Trecho do texto:
• • • • •

A partir desse trabalho, é possível determinar quais são as funções desempenhadas por diferentes microrganismos, inclusive aqueles que atuam como decompositores de matéria orgânica.
“Há fungos, leveduras e bactérias que podem ser utilizados, em conjunto ou isoladamente, nos biorreatores da ETE com a finalidade de reduzir o tempo de tratamento e aumentar sua eficiência da degradação da matéria orgânica do efluente sanitário”, explica a pesquisadora.
Na literatura científica, dados indicam que demora cerca de 90 dias para se alcançar 79% de degradação da matéria orgânica de efluentes sanitários. Os resultados obtidos pelo protótipo de ETE na Embrapa demonstraram que, em um intervalo de 30 dias, 96% da matéria orgânica do efluente já havia sido degradada pelos microrganismos benéficos que foram inoculados nos tanques de tratamento.
Aquaponia e biogás: novas frentes de pesquisa
Embora o projeto tenha como principal objetivo a obtenção de uma água residual de qualidade para irrigação de hortaliças, há outros aspectos que também permeiam os estudos como a adequação dos sistemas de irrigação, os efeitos da água de reúso sobre a qualidade do solo e o potencial de uso do efluente tratado na aquaponia, sistema de cultivo de peixes e de plantas em hidroponia.
“Na próxima etapa, vamos analisar a utilização da água residuária em um sistema de aquaponia, com a criação de tilápias em caixas d’água e de hortaliças em hidroponia, que é o cultivo de plantas sem o uso de solo, com as raízes submersas na água”, planeja Pacheco. Segundo ele, quanto maiores os índices de oxigênio dissolvido, melhor a qualidade do efluente tratado para uso em produção de peixes.
Por isso, a equipe vai acompanhar de perto esse parâmetro, além de testar a eficiência de diferentes materiais como filtros de membrana, ultravioleta e ozonizadores para desinfecção em substituição ao cloro, com o intuito de manter a qualidade do efluente mais apropriada para a criação de peixes.
Os pesquisadores ainda não têm respostas sobre como a água de reúso vai se comportar na produção hidropônica, pois há poucos estudos sobre o tema no mundo e haverá necessidade de propor soluções inéditas.
Em outra frente, a equipe do projeto irá avaliar o sistema como fornecedor de energias renováveis, por exemplo, se o biogás gerado no tratamento anaeróbico (com os microrganismos que degradam matéria orgânica do efluente) têm potencial para geração de gás de cozinha.

• • • • •

Instruções do exercício:
- 1) Liste os materiais que, segundo o texto sobre tratamento de efluentes, a equipe vai testar para desinfecção em substituição ao cloro.
- 2) Transcreva do texto sobre tratamento de efluentes o trecho que começa nas palavras "Por isso, a" e termina depois de "propor soluções inéditas.".

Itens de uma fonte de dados
• • • • •

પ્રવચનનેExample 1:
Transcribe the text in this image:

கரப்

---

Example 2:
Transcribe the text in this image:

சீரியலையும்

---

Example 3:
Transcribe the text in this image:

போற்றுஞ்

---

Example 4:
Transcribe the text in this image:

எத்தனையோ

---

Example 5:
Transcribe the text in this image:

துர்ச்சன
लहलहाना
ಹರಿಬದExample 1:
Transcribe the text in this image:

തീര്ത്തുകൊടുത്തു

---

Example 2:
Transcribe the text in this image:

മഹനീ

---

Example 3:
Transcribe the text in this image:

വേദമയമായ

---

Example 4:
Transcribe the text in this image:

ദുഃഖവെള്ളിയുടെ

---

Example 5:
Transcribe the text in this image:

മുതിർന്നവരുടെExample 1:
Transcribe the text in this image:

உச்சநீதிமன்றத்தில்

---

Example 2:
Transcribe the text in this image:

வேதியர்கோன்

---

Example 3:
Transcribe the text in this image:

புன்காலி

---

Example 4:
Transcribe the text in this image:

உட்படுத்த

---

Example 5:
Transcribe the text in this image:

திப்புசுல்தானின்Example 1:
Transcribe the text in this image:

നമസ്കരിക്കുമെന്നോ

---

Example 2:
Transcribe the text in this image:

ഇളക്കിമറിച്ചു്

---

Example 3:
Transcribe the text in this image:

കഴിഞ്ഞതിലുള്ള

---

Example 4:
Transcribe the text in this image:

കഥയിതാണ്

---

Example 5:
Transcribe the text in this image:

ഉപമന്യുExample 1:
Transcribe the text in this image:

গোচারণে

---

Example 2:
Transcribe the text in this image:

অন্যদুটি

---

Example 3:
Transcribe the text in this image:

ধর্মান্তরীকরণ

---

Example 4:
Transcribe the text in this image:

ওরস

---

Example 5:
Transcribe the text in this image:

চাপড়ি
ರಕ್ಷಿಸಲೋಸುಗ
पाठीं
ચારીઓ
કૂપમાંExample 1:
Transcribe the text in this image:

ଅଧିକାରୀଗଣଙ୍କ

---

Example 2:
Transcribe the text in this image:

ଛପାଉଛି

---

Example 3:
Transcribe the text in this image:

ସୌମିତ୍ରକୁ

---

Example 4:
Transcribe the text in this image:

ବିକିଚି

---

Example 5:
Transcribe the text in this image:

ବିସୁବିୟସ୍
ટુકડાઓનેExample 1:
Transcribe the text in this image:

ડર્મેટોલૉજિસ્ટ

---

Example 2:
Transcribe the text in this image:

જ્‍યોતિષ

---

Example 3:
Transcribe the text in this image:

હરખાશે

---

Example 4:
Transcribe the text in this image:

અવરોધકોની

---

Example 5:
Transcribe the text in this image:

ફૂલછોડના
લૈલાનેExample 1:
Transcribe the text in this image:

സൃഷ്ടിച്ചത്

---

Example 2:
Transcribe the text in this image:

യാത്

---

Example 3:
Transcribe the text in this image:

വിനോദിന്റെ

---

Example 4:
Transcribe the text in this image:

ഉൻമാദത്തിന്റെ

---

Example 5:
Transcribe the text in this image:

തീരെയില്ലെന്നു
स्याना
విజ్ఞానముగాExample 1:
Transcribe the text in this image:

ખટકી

• • • • •

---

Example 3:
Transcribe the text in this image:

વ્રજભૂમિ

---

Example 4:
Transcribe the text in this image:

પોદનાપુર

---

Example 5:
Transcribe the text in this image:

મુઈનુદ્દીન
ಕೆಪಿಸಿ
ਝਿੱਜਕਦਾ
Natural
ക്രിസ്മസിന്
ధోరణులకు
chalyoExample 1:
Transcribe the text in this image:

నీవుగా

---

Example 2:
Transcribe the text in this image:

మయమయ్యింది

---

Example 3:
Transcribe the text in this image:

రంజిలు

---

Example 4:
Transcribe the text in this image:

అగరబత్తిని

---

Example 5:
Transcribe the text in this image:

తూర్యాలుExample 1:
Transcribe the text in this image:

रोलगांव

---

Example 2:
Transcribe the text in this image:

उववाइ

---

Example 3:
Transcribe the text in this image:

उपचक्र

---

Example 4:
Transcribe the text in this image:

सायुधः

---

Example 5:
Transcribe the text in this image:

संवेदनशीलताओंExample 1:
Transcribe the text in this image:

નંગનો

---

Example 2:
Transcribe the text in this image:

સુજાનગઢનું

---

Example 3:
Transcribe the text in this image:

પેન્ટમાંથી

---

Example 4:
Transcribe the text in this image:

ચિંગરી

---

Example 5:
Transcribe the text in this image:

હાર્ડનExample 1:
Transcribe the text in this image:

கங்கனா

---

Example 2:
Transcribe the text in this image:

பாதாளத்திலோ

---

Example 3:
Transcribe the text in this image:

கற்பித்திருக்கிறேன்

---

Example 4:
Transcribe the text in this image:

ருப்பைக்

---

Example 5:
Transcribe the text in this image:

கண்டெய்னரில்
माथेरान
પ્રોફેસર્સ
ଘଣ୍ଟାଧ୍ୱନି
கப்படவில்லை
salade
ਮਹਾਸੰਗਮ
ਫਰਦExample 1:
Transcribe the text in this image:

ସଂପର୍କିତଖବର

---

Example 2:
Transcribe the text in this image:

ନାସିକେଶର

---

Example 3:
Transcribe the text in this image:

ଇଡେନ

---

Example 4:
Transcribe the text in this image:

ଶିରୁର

• • • • •

Soluções das tarefas:
- 1) Filtros de membrana; ultravioleta; ozonizadores.

- 2)
Por isso, a equipe vai acompanhar de perto esse parâmetro, além de testar a eficiência de diferentes materiais como filtros de membrana, ultravioleta e ozonizadores para desinfecção em substituição ao cloro, com o intuito de manter a qualidade do efluente mais apropriada para a criação de peixes.
Os pesquisadores ainda não têm respostas sobre como a água de reúso vai se comportar na produção hidropônica, pois há poucos estudos sobre o tema no mundo e haverá necessidade de propor soluções inéditas.